O baixinho e o anão; e Marcio Santos fingindo não ser fotografado

O Baixinho e o Anão (à frente); e Marcio Santos finge não ser fotografado (no fundo)

 

A Copa de 1994 foi a melhor de todas. Pelos menos pra geração que nasceu em meados dos anos 80. Essa que caminha entre os vinte e três e os vinte seis anos. Foi o primeiro mundial que vi sabendo o que estava acontecendo naquela tela verde com onze caras pra cada lado, duas goleiras e uma bola. Tinha nove anos. O Brasil não ganhava uma Copa havia vinte e quatro. E ninguém estava disposto a esperar até 1998 pra experimentar essa sensação.

 

A Copa de 1994 foi a mais colorida de todas. Basta ver o filme sobre ela e comparar com as que vieram antes e depois. Talvez ache isso pelo fato de ser uma criança à época – sim, na minha geração, quem tinha nove anos era criança – e carregar uma inocência que fazia os cheiros, as cores e cada instante daqueles anos adquirirem uma importância pontual, separada do resto e melhor que hoje. Deve ser assim com toda criança. O fato é que nenhuma Copa foi ou será melhor que aquela para mim. E sempre conservei os melhores lances da competição, sobretudo os jogos do Brasil – mas também jogadores de outras seleções – craques de continentes distantes, com a certeza de que tinha que escrever algo sobre.

 

E é isso que começo a partir de hoje. Inicio uma série de crônicas sobre os principais jogadores da Copa de 1994. Algo despretensioso, tanto que não está amparado em nenhuma data comemorativa ou no famigerado gancho jornalístico; só a pura e simples lembrança. E nada de biografias enfadonhas ou fichas técnicas burocráticas. Mas textos que acumulem em si informações básicas sobre o jogador, a participação dele na Copa e o estilo de jogo, além de uma ou outra peculiaridade ou extravagância.

 

A abundância de acimas-da-média e figuras insólitas no torneio contribuem pra isso. Nem só as seleções tradicionais possuíam seus exemplares de extra-classe.
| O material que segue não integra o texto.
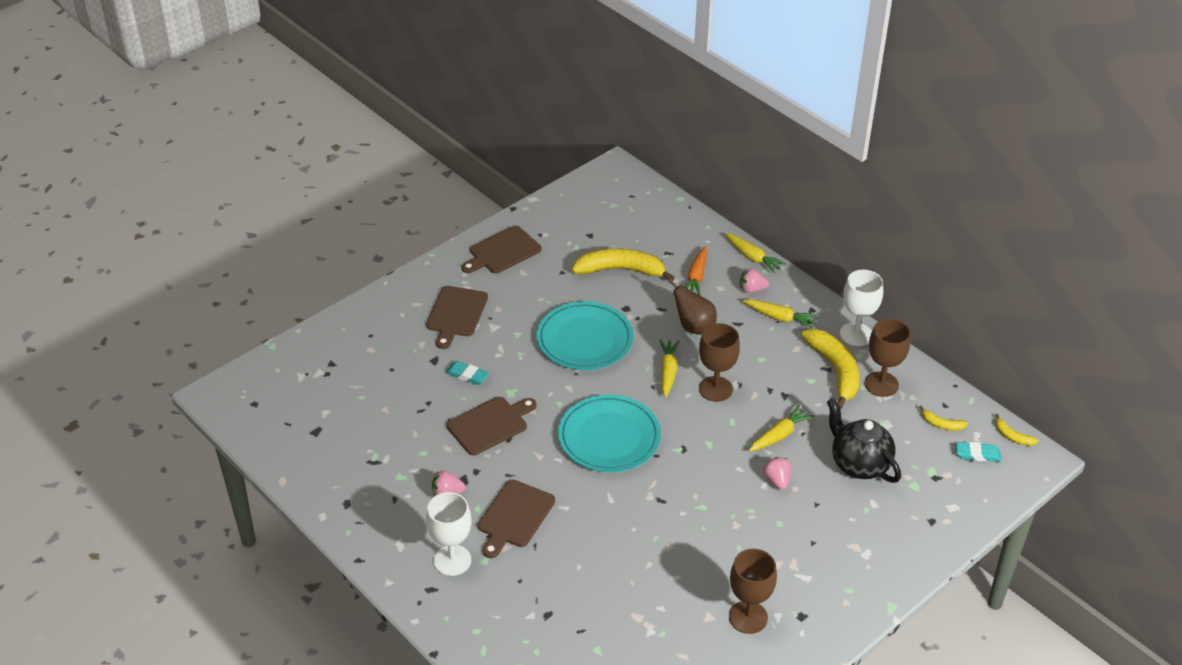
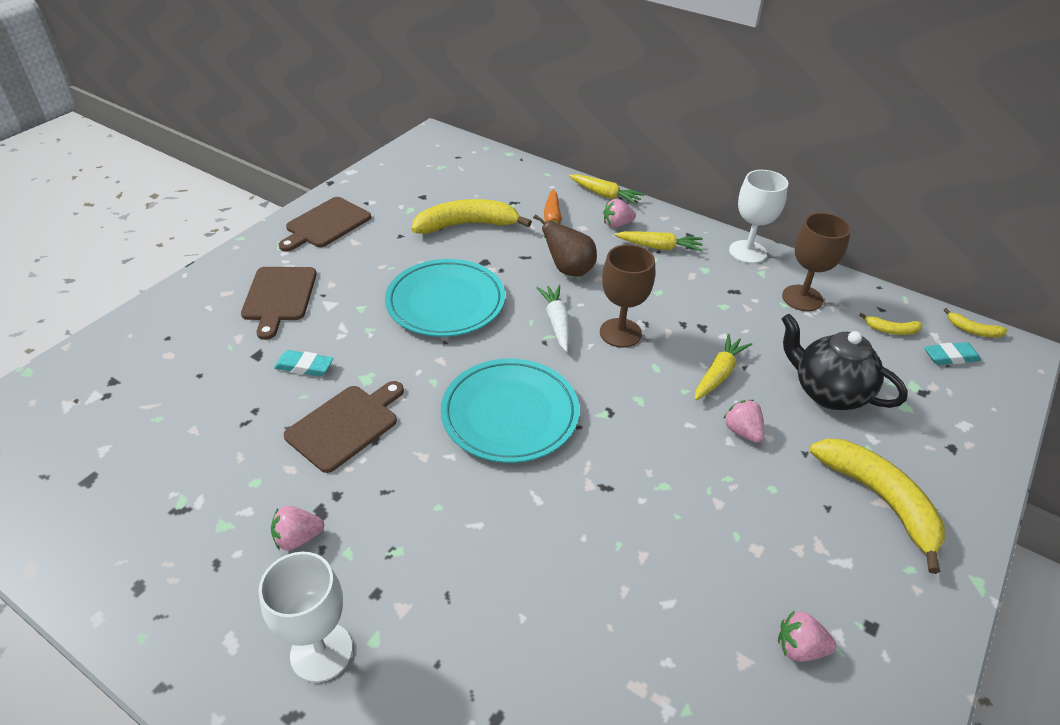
camera: 15 degrees left, 0 degrees up
(514, 516) = (406, 555): brown cutting board -> none
(668, 371) = (557, 322): yellow carrot -> white carrot
(748, 617) = (799, 648): brown goblet -> pink strawberry
(835, 370) = (745, 291): yellow banana -> yellow banana (879, 499)

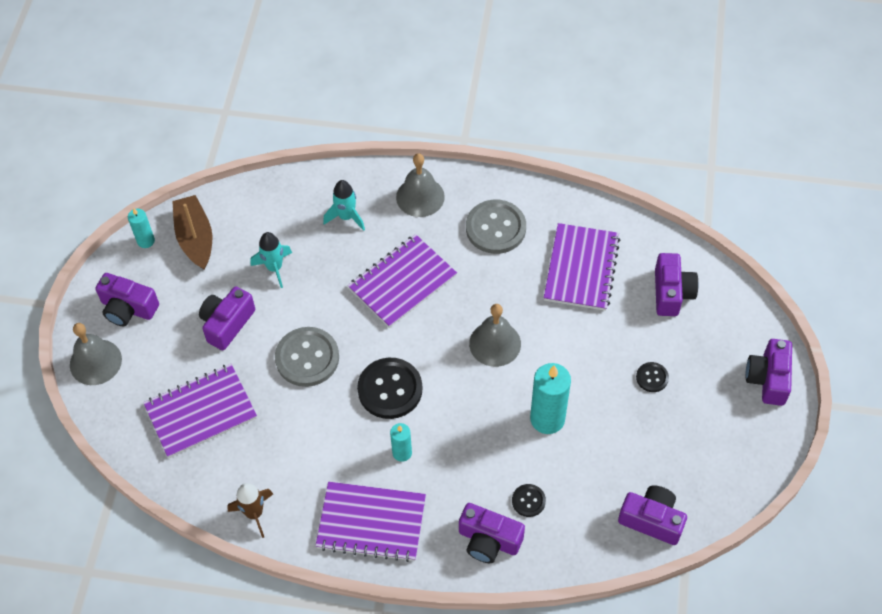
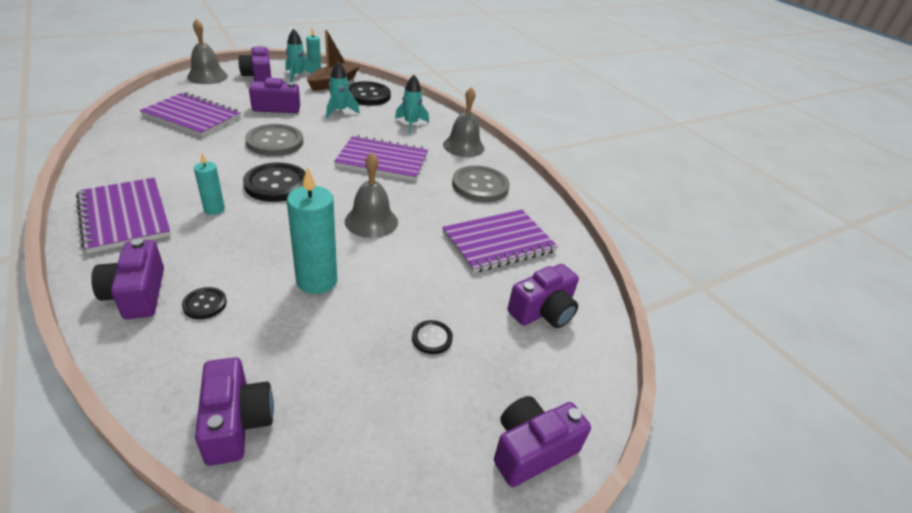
camera: 45 degrees right, 20 degrees down
(152, 267) = (297, 76): none -> turquoise rocket
(252, 221) = (367, 95): none -> black button
(254, 513) = (106, 160): brown rocket -> none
Equipes menores também desfilavam suas jóias: os canhotos Stoichkov, na Bulgária, e Hagi, na Romênia; Rincón e Valderrama, na Colômbia; Brolin e Dahlin, na Suécia; Okocha, na Nigéria; Preud’ Homme, goleiro belga; Al-Owairan, saudita autor do gol mais bonito do torneio. Além dos protagonistas, craques dos times grandes: Romário, Mathäus, Maradona – aliás, a última dele -, Baggio, Klinsmann, Taffarel, Bergkamp, Baresi e outros tantos que agora me escapam, mas que serão contemplados.

 

A série não será disciplinada. Ocupará meu quinhão no blog intercalada com postagens sobre o restante do universo do futebol. Sem pressa. Apalpando a memória com o cuidado que essas lembranças merecem. Com a lentidão e a paciência que qualquer nostalgia deve ser tratada. Mesmo a nostalgia daqueles que nem viveram tanto.